BRUSSELS (AP) — The European Union said Monday it has opened a probe to establish whether Hungary's financing of two new nuclear reactors constitutes illegal state aid.
The EU's antitrust watchdog is trying to work out whether a private investor would have financed the building of the reactors in the city of Paks the same way as the government.
"Given the size and importance of the Paks project, the Commission has to carefully assess whether Hungary's investment is indeed on market terms or whether it involves state aid," EU competition commissioner Margrethe Vestager said. "This requires a complex analysis."
Hungary's government said it was confident it was complying with EU rules just like it had in earlier investments in the Paks project.
"The Hungarian government's firm position is that the Paks project does not include state aid," Prime Minister Viktor Orban's office said. "The investment would also be carried out by a rational investor, since the project's expected return is higher than the cost of invested capital."

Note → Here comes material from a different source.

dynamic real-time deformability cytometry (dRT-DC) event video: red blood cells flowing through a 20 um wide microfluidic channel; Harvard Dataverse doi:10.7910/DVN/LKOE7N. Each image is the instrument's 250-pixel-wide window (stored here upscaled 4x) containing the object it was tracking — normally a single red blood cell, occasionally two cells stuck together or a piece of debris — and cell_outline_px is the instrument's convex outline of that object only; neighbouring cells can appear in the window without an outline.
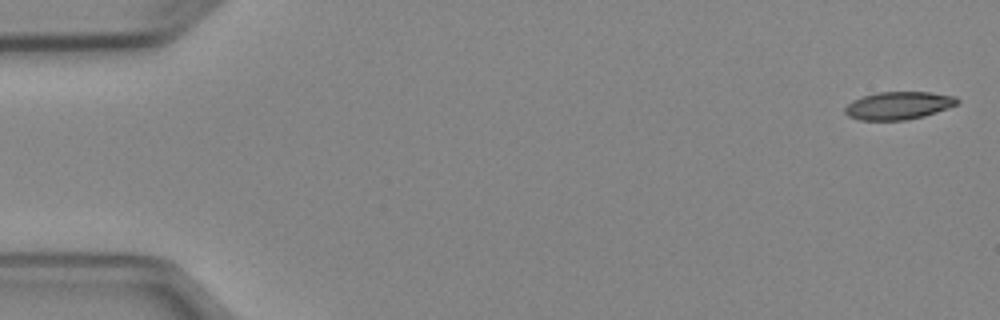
{"species": "Egyptian fruit bat (a non-hibernating species)", "species_latin": "Rousettus aegyptiacus", "temperature_condition": "cold", "stored_images_in_passage": 5, "camera_frame_rate_fps": 3000, "um_per_image_px": 0.085, "animal": {"sex": "female"}, "frame": {"image": 1, "passage_image": 1, "time_ms": 0.0, "image_size_px": [1000, 320], "cell_outline_px": [[960, 100], [956, 104], [948, 108], [924, 116], [908, 120], [860, 120], [848, 116], [844, 112], [844, 108], [852, 100], [876, 92], [928, 92], [956, 96]], "centroid_in_image_um": [76.36, 8.97], "position_along_channel_um": 8.6, "area_um2": 18.21}}
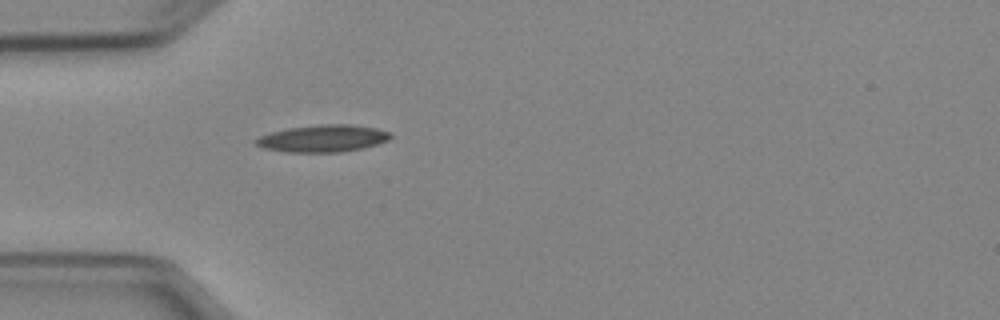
{"frame": {"image": 2, "passage_image": 5, "time_ms": 4.667, "image_size_px": [1000, 320], "cell_outline_px": [[392, 136], [388, 140], [364, 148], [340, 152], [288, 152], [264, 148], [256, 144], [252, 140], [260, 136], [272, 132], [288, 128], [320, 124], [352, 124], [376, 128], [392, 132]], "centroid_in_image_um": [27.47, 11.76], "position_along_channel_um": 57.5, "area_um2": 21.33}}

The government noted that it wanted to keep the Soviet-built power plant in state hands.
"That is the only way to guarantee Hungary's energy security, cheap electrical power for the population and competitive electrical power for businesses."
Hungary signed a deal with Russia in 2014 to expand the nuclear plant, including a loan of 10 billion euros ($10.6 billion) from Moscow covering some 80 percent of the costs.
Monday's EU move comes days after it opened a legal case against Hungary over questions about contracts for extensions to the Paks II nuclear plant.